Transcribed page contents

****************

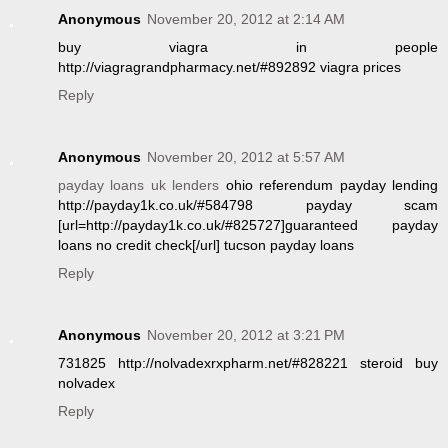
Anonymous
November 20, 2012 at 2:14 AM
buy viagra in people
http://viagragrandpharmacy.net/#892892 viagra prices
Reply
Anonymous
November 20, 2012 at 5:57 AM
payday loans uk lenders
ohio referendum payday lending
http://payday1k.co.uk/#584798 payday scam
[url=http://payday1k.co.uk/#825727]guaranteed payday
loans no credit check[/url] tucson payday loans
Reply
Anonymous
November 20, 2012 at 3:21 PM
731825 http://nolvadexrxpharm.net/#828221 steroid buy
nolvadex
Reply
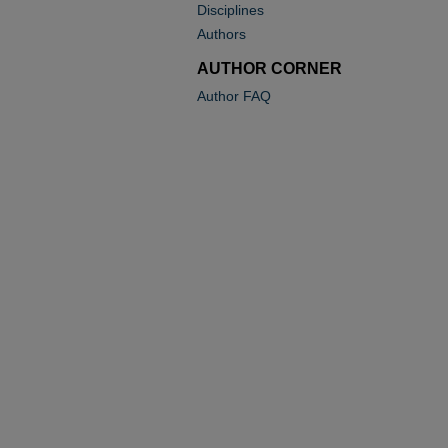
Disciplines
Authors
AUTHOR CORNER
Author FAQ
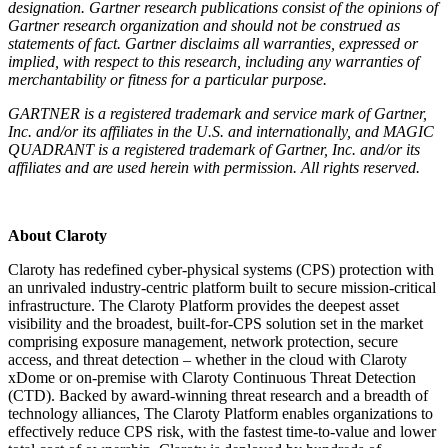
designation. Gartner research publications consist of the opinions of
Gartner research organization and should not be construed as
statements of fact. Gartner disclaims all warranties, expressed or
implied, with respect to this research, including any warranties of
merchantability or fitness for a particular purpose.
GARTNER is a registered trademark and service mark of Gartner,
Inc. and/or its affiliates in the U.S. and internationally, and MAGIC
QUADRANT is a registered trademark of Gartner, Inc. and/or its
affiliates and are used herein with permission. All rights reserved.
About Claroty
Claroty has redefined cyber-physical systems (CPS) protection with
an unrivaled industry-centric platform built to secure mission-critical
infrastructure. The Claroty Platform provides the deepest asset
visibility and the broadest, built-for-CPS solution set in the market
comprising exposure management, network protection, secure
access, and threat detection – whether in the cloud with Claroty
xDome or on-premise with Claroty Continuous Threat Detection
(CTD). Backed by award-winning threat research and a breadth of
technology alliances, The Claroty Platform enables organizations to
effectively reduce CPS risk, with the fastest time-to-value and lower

****************

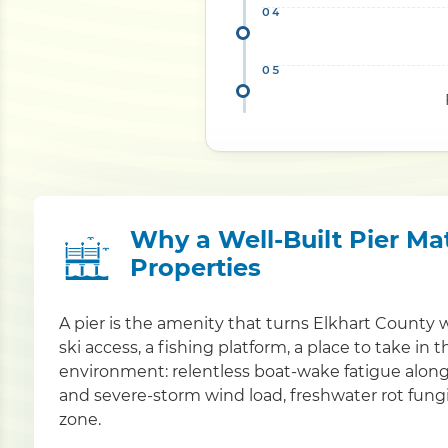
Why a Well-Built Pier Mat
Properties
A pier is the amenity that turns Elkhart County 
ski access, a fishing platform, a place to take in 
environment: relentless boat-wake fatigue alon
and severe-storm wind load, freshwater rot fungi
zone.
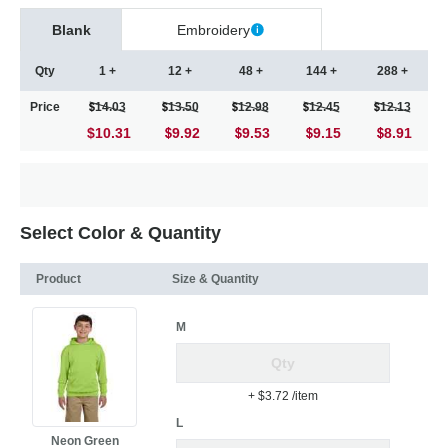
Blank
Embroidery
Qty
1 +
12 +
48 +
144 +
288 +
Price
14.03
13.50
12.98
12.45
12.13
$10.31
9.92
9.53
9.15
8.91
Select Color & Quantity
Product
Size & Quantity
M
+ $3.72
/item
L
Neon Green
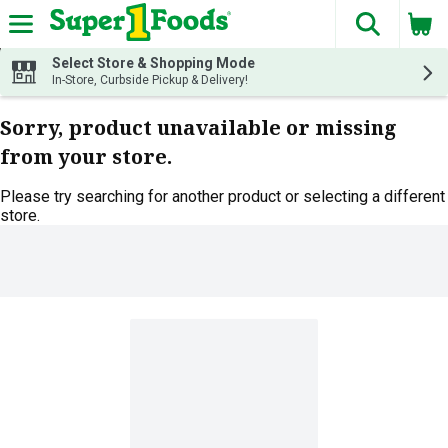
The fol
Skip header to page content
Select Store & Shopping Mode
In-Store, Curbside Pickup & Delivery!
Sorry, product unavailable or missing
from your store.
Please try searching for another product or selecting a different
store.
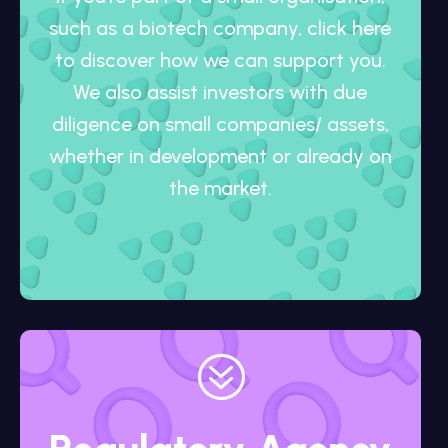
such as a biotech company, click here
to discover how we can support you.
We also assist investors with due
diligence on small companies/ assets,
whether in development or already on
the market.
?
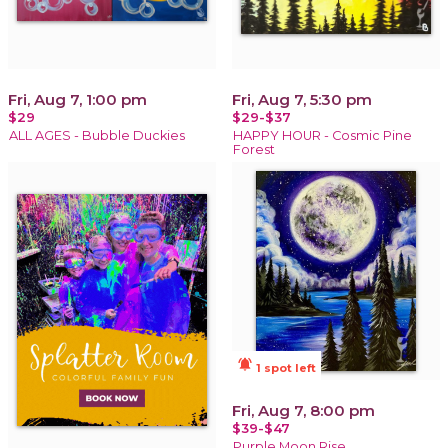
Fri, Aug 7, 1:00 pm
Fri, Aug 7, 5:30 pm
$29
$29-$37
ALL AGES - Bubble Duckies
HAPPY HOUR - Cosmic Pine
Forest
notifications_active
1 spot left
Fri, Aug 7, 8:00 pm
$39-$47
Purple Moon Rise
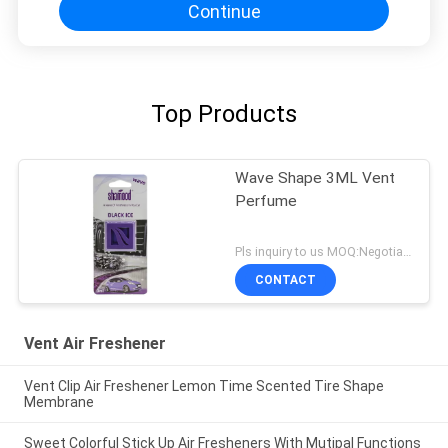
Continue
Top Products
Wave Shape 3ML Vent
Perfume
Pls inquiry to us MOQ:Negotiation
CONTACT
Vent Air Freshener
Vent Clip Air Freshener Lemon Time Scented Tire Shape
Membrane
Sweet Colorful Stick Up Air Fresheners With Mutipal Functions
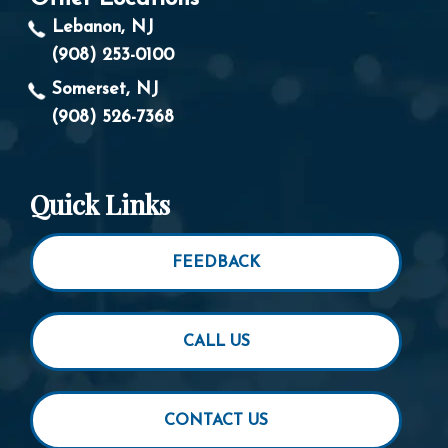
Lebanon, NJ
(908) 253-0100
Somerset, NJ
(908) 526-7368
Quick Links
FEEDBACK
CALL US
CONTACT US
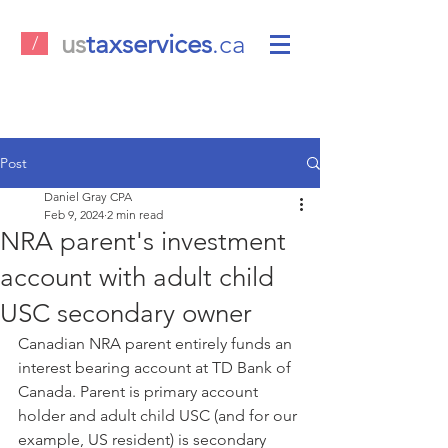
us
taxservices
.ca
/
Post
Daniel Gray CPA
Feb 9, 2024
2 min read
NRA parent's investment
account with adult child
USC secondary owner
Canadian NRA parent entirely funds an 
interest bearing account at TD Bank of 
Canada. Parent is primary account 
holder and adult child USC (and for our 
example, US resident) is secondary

****************

• WHAT NEEDS TO BE DONE
Count the lines in the rows above that contain the word "November". Give only the number.

• EXERCISE RESULT
3